Mit weiteren Verstärkungen neben Kolasinac rechnet der Schweizer jedenfalls zumindest in der kommenden Wochen erstmal nicht. Und doch hofft der 66-Jährige inständig: "Dass wir den einen oder anderen Spieler noch verpflichten, der Persönlichkeit hat." Es ist ein Indiz fast jeder Talfahrt Richtung Zweitklassigkeit, dass die letzte Hoffnung mit Einzelpersonen verknüpft ist. Da Gross dafür bei seiner Premiere nicht richtig taugte, ist nun der in Berlin noch nicht spielberechtigte Mittelfeldkämpfer Kolasinac dran. Der 27-Jährige war zuletzt bei Arsenal wie Kumpel und Ex-Schalker Mesut Özil aber schon lange aussortiert. "Jeder Zugang mit dieser Güteklasse tut uns gut", sagte Gross, und Schneider kündigte an: "Wir hoffen schon, dass er entscheidend helfen wird, den Karren aus dem Dreck zu ziehen."
Die Frage nach der am kommenden Samstag gegen 1899 Hoffenheim drohenden Einstellung des Negativrekords von Tasmania Berlin mit 31 sieglosen Liga-Spielen in Serie aus der Saison 1965/66 ließ Gross zunächst beschämt zu Boden schauen. Nach kurzer Bedenkzeit konterte er: "Es wird nicht der Fall sein." Seine propagierten Mittel klangen aber schon nach der Premiere nach Phrasen. Mehr "Effizienz" im Abschluss wolle er und schloss sein Sky-Interview mit der Standardfloskel "die Hoffnung stirbt zuletzt".

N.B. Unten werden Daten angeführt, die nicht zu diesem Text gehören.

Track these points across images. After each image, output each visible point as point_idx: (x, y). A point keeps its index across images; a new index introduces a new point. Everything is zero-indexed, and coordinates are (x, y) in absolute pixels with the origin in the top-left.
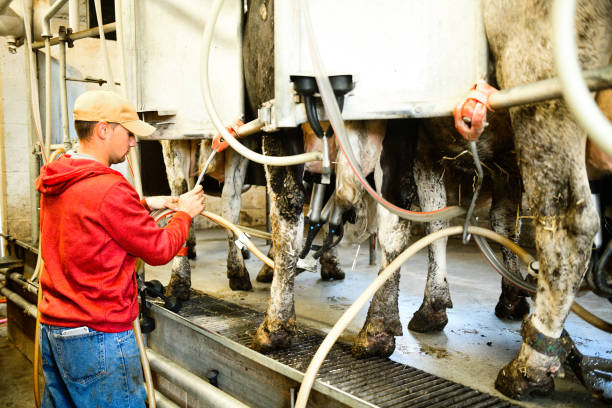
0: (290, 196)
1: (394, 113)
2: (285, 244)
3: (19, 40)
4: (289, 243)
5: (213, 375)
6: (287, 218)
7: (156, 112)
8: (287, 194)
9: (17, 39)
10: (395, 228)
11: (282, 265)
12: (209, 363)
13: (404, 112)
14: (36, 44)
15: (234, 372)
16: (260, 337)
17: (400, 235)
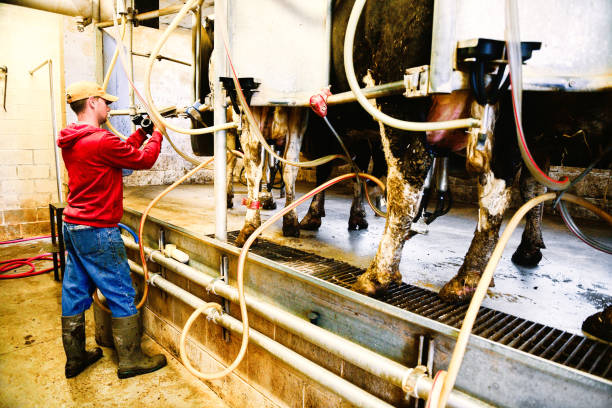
0: (420, 162)
1: (548, 86)
2: (407, 207)
3: (87, 21)
4: (411, 206)
5: (314, 316)
6: (412, 183)
7: (252, 79)
8: (417, 160)
9: (85, 19)
10: (501, 194)
11: (398, 225)
12: (306, 304)
13: (558, 86)
14: (101, 25)
15: (338, 315)
16: (365, 285)
17: (505, 200)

Woher die Hoffnung kommen soll, bleibt fraglich. Einen Negativrekord hat Tabellen-Schlusslicht Schalke schon. 39 Gegentore nach 14 Spieltagen gab es noch nie in der so stolzen Club-Historie. Nach vier Punkten zu diesem Saisonzeitpunkt schaffte bislang kein Club mehr den Klassenverbleib. Das Muster in Berlin glich vielen Schalke-Spielen. "Die ersten 30, 40 Minuten waren okay", stellte Gross zurecht fest.
Jeder Gegentreffer wirkt aber wie ein K.o.-Schlag für die verunsicherte Mannschaft. Die Hertha-Torschützen Mattéo Guendouzi (36. Minute), Jhon Cordoba (52.) und Krzysztof Piatek (80.) trafen Schalke ins Mark. Gross selbst stand mit seinem ganzen Habitus im Olympiastadion nicht für den ersehnten Aufbruch. Die Hände fast das ganze Spiel in den Hosentaschen vergraben wirkte er mehr wie ein grübelnder Beobachter, denn wie ein Kommunikator oder Motivator, den die Mannschaft sicher bräuchte. Ob sein Image als harter Hund reicht?
Auch das von Gross verkündete Wochenprogramm klang nicht nach einem Wandel. Am Dienstag soll das Team wieder zum Training zusammenkommen. Veränderungen in den Abläufen plant Gross nicht.